I connected through Facebook it seems (I don't remember if I did or not but it says I did so, you know) so I should be fine.
[QUOTE=TheDecryptor;43928176]They updated their blog post, they claim to have used salted SHA1 (With a per user salt I think, nice), while "more recent" passwords used bcrypt. Seems they did stuff right.[/QUOTE] i like cheese and onion myself
Wouldn't it also depend on how they stored the hashes? I imagine a way people get into these sites after obtaining encrypted passwords is just bypassing the login and sending the hash as if they tried to log in. I don't keep up to speed with this kind of thing, but I'd think if they stored the final hash in the database that the infiltrators got the data from, they wouldn't need passwords (until they re-salt all the hashes or something)
A well written login form shouldn't ever plain hashes, everything entered as a password (even a plain hash) should go through the normal codepath and be hashed. Of course, I don't doubt that at some point somebody suggested allowing the user to submit plain hashes as a "optimisation" method.
Eh i just deleted the whole account.
[QUOTE=mark6789;43930133]Eh i just deleted the whole account.[/QUOTE] and that just magically removes your user from the database dump (if any). Pretty much all sites just flag your account as disabled and keep all the data. The thing that I'm wondering is why law enforcement officials knew about the breach BEFORE kickstarter did and why only two accounts have been allegedly dumped. [quote]On Wednesday night, [B]law enforcement officials contacted Kickstarter and alerted us that hackers had sought and gained unauthorized access[/B] to some of our customers' data.[/quote]
I registered through Facebook so I changed both password. Luckily I use different passwords so they shouldn't get anywhere.
[QUOTE=Marden;43932335]I registered through Facebook so I changed both password. Luckily I use different passwords so they shouldn't get anywhere.[/QUOTE] OpenID doesn't leak credentials, so you've been save the whole time, afaik. [editline]16th February 2014[/editline] Found something in the Gizmodo source, they reset the auth tokens so all Facebook logins are automatically re-secured.

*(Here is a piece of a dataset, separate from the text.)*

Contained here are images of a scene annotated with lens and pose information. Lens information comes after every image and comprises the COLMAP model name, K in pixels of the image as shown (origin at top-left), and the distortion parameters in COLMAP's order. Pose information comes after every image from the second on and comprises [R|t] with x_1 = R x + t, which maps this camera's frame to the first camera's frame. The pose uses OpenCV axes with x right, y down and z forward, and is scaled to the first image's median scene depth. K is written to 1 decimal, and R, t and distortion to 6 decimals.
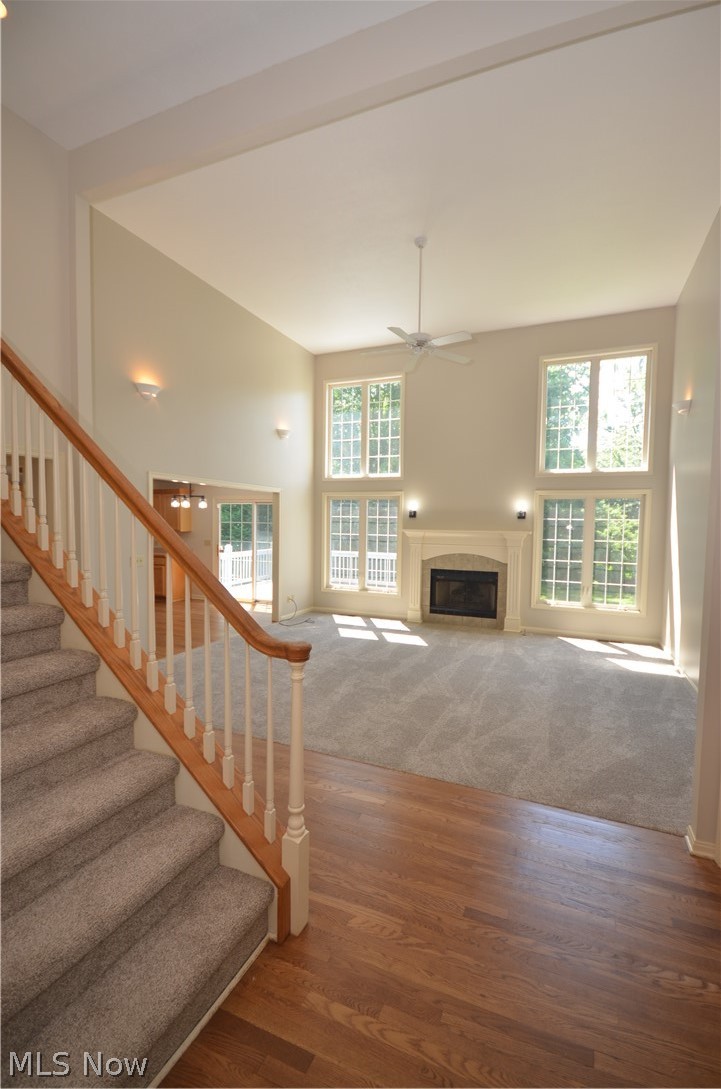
lens RADIAL K [[491.8, 0, 360.5], [0, 491.8, 544.5], [0, 0, 1]] dist [-0.001180, -0.000141]
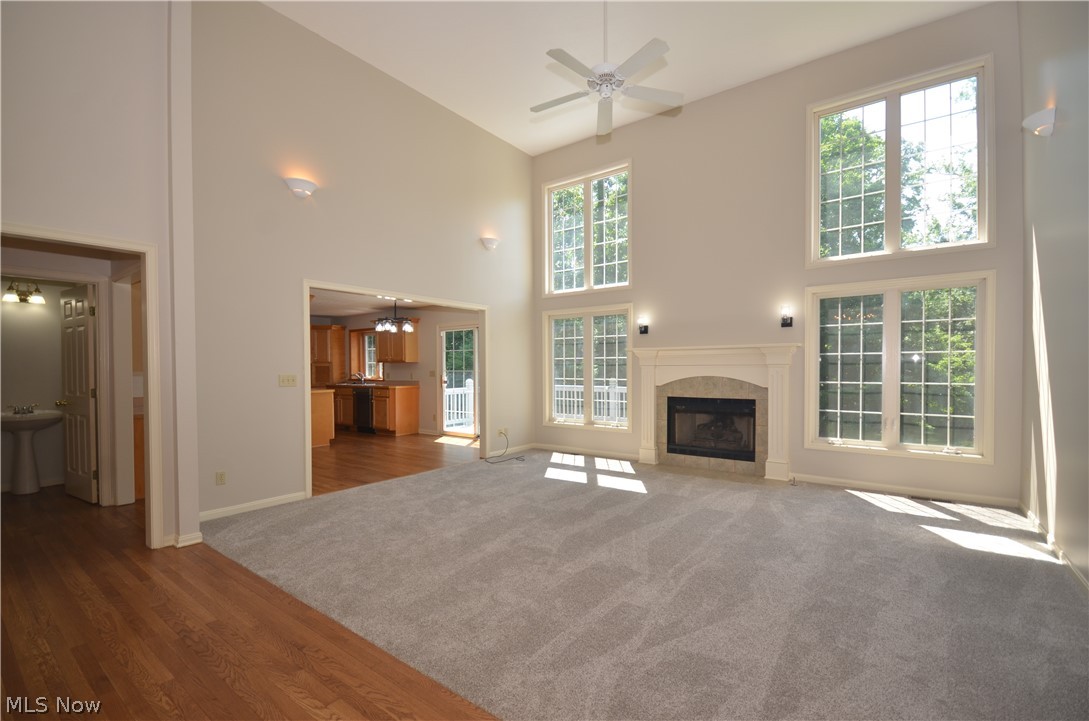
lens RADIAL K [[472.5, 0, 541.2], [0, 472.5, 375.6], [0, 0, 1]] dist [0.017445, -0.016953]
pose [[0.968794, -0.015760, -0.247364, 0.143548], [0.006516, 0.999251, -0.038144, 0.045700], [0.247780, 0.035342, 0.968172, 0.218837]]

[QUOTE=deadoon;43927750]Or the passwords were simple ones which were able to be hit with rainbow tables.[/QUOTE] Which would mean kickstarter wasn't doing effective salting, which is just as bad.
[QUOTE=Tamschi;43932370]OpenID doesn't leak credentials, so you've been save the whole time, afaik. [editline]16th February 2014[/editline] Found something in the Gizmodo source, they reset the auth tokens so all Facebook logins are automatically re-secured.[/QUOTE] Yeah, they send an email but I think it was time to update passwords anyway.
Start a kickstarter for a better password database
[QUOTE=DrTaxi;43932413]Which would mean kickstarter wasn't doing effective salting, which is just as bad.[/QUOTE] The fact that it's just 2 accounts and the police were the ones who informed Kickstarter makes me think it was a targeted attack. If they weren't salting properly we'd be seeing a lot more than two accounts hit, and since the Police were the first ones to find out points to it being part of an investigation.